» Selected passage

BEGIN

To simulate the crowdsensing-based lost people finding scenario, the following preprocessings are required. First, we store all the time-stamped points along with receiver’s latitude, longitude, and RSSI value in a geographical MySql database, and the entire region is divided into grids with fixed size. Second, the wireless data transmitters deployed in different grids are emulated as a lost people and the integrated path between adjacent transmitters is then deemed as the lost people’s trajectory. Third, the wireless data receivers (robot/unmanned vehicle) are regarded as participants, and their reputation, incentive request, and energy efficiency values are allocated with a random number generator. Only a portion of sensing data (RSSI) in some grids are available in the dataset. So, it shows an obvious sparseness in both temporal and spatial dimensions. Table 1 describes the detailed information of each dataset.

Table 1.

Detailed information of datasets.

	Indoor	Outdoor	Mixed
Coverage area	$300 m^{2}$	$10, 000 m^{2}$	$2850 m^{2}$
Grid size	$5 m \times 5 m$	$20 m \times 20 m$	$10 m \times 10 m$
Known nodes	$1689$	$5690$	$\approx 7500$
Sparsity	$50 %$	$66.7 %$	$78.9 %$
Time slots	$10$	$30$	$11$

All the environment settings and experiments are implemented by Python script files, and a server with Intel CPU i7-8700k (3.70 Ghz), 64G DDR4 memory is adopted as experimental platform.

Parameter tuning

Before evaluating the performance of our proposed model, a series of parameters have to be tuned. Iteration times in missing data imputation procedure is a parameter which has important impact on the data recovery accuracy. The number of selected location-important data is another important parameter which may affect the final result of lost people finding. So, in this part, we would elaborate the detail of parameter tuning process.

Iteration times tuning

As mentioned in subsection “CS-based missing data imputation,” data imputation is computationally intensive, so in order to balance the computation cost and the imputation accuracy, a proper iteration time is of great necessity.

First, in order to measure the accuracy of data imputation, index of $Error Ratio of Data Recovery$ is defined as

ϵ = \frac{\sqrt[2]{\sum_{i, j : b (i, j) = 0} {(x (i, j) - \tilde{x} (i, j))}^{2}}}{\sqrt[2]{\sum_{i, j : b (i, j) = 0} {(x (i, j))}^{2}}}

(23)

Actually, $ϵ$ reflects the ratio of general deviation of recovered data to real environment. In order to find a proper iteration time, experiments are conducted in indoor, outdoor, and indoor–outdoor mixed environment. A pretty clear trend reflected in Figure 2 shows that, when the number of iterations grows, the error ratio declines and gradually comes to a steady-state. Since open environment facilitates wireless signal propagation, the performance in outdoor condition is better than in indoor and mixed environments. $ϵ$ gets minimum value when iteration times are set to 200, 150, and 200, respectively, in three environments with RPD-CS algorithm. So, in subsequent experiments, these iteration parameters will be adopted. As mentioned in the previous subsection, $ξ$ is a parameter which balances the iteration times and positioning accuracy. Considering the iteration times have been determined as 200, 150, and 200, the corresponding positioning error coefficient $ξ$ are then set as 1.2, 0.4, and 0.5, respectively, according to their relation defined in equation (12)

END

» List of tasks
**A.** In the records, rewrite the lines starting at the line that has "text Maintenant, que" and ending after the line that has "text Maintenant que", with "machines virtuelles" changed to "VM" and nothing else altered.
**B.** Write the next part of the passage on the crowdsensing experiments for finding lost people, picking up after its last sentence.

Rows from a layout dataset:
BEGIN

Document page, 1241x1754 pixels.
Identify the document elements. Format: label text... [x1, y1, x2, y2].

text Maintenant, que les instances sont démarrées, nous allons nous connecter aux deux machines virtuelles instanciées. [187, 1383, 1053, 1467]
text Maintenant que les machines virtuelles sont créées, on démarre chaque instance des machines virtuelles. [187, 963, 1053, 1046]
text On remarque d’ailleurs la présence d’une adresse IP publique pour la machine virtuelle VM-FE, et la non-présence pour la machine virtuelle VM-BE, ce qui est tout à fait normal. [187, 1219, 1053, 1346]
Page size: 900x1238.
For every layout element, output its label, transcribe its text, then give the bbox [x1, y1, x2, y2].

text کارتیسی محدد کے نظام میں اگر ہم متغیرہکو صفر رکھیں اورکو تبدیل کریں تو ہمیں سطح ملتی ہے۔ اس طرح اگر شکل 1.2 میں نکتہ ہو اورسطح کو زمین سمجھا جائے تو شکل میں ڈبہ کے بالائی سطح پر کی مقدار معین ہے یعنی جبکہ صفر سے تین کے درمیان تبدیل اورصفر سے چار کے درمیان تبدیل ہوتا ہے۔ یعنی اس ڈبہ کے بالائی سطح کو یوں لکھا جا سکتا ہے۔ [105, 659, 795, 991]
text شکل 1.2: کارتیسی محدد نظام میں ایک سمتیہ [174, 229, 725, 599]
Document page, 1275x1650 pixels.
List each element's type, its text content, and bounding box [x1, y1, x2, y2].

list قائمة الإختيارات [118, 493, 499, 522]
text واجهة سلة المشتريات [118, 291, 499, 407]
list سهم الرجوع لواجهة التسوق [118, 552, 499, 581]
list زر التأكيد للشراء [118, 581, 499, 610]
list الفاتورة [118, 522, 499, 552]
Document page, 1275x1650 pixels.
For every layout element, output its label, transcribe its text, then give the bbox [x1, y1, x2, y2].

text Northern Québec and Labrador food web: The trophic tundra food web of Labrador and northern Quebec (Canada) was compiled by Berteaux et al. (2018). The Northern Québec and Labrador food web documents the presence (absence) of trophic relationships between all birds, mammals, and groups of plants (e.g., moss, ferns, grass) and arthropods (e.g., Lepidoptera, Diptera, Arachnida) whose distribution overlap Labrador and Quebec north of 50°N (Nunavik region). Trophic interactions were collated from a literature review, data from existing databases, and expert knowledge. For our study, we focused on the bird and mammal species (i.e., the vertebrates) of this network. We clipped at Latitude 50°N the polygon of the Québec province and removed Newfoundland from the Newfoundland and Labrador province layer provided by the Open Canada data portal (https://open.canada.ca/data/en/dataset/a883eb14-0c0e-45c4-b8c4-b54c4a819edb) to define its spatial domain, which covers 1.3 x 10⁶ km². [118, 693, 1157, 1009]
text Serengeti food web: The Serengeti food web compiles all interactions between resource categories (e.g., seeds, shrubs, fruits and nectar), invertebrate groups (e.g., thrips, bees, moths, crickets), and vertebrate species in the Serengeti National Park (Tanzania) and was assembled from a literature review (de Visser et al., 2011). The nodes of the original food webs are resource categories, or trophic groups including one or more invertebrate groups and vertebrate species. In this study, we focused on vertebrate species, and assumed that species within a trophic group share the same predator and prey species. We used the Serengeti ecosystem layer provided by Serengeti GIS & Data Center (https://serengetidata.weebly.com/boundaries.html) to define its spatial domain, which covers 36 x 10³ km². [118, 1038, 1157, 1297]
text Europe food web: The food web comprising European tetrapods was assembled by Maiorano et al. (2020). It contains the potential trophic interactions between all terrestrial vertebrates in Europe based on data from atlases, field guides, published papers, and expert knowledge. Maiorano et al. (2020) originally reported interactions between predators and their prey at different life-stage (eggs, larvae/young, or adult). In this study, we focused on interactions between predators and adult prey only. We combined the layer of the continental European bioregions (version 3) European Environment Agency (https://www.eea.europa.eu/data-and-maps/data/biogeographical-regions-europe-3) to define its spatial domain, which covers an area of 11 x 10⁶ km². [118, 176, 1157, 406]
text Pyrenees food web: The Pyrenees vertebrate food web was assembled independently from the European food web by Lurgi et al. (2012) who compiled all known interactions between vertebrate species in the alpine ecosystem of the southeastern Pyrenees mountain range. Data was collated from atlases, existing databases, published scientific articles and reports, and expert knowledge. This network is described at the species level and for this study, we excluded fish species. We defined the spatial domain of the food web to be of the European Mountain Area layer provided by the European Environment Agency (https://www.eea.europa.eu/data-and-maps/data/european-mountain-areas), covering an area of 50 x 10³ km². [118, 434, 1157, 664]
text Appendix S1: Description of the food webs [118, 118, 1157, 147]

END

» Results for the exercise
**A.**
text Maintenant, que les instances sont démarrées, nous allons nous connecter aux deux VM instanciées. [187, 1383, 1053, 1467]
text Maintenant que les VM sont créées, on démarre chaque instance des VM. [187, 963, 1053, 1046]

**B.**
Figure 2.

Data imputation with different CS algorithms: (a) indoor, (b) outdoor, and (c) indoor–outdoor mixed.

Comparison experiments are also conducted on the basic CS algorithm and its enhanced version Spatial–Temporal Compressive Sensing (ESTI-CS).³⁰ Figure 2 illustrates the performance of each algorithm in different environments. Our proposed RPD-CS algorithm outperforms other two algorithms, since it takes signal attenuation into consideration, meanwhile it reduces unnecessary iterations while keeping a relative accuracy of data recovery. Take outdoor dataset as an example, the error ratio of RPD-CS is about 16% and 10% lower than CS and ESTI-CS, respectively, when coming to steady state.

Marking ratio tuning

Remember that, in order to improve the positioning accuracy, most top $k$ -ranked location-important data will be selected for calculating the lost people’s possible position. The setting of $k$ may finally affect the model’s performance. So, in the next part, we will elaborate the process of parameter setting.

First, in order to investigate how data marking affects positioning accuracy, index Mean Deviation of Positioning is introduced as

η = \sum_{j : 0 \to t - 1} \frac{distance (g_{j}, g_{j}^{*})}{t}

(24)

Here, $g_{i}$ indicates the calculated position of lost people in the $j th$ task cycle, while $g_{j}^{*}$ is the corresponding actual position, and the function $distance (g_{j}, g_{j}^{*})$ represents the absolute distance. Generally, $η$ describes the cumulative deviation in past task cycles. As could be seen in Figure 3, $η$ decreases substantially while marking ratio $θ$ increases and finally comes to stable when $θ$ becomes greater than 0.4. Here, the marking ratio $θ = k / n$ is a proportion of the number of marked location-important grid $k$ to the total number of task grids $n$ . So, in subsequent experiments at the most 40% grids are marked for each time cycle.

Figure 3.

Performance of positioning accuracy.

As shown in Table 2, RPD-CS achieves 2%–4%, 10%–14%, and 4%–6% lower Error Ratio of Data Recovery than ESTI-CS and CS for indoor, outdoor, and mixed environments. Meanwhile, RPD-CS outperforms ESTI-CS and CS in Mean Deviation of Positioning which controls the positioning accuracy near 10 m.

Table 2.

Performance comparison in data imputation and position calculation.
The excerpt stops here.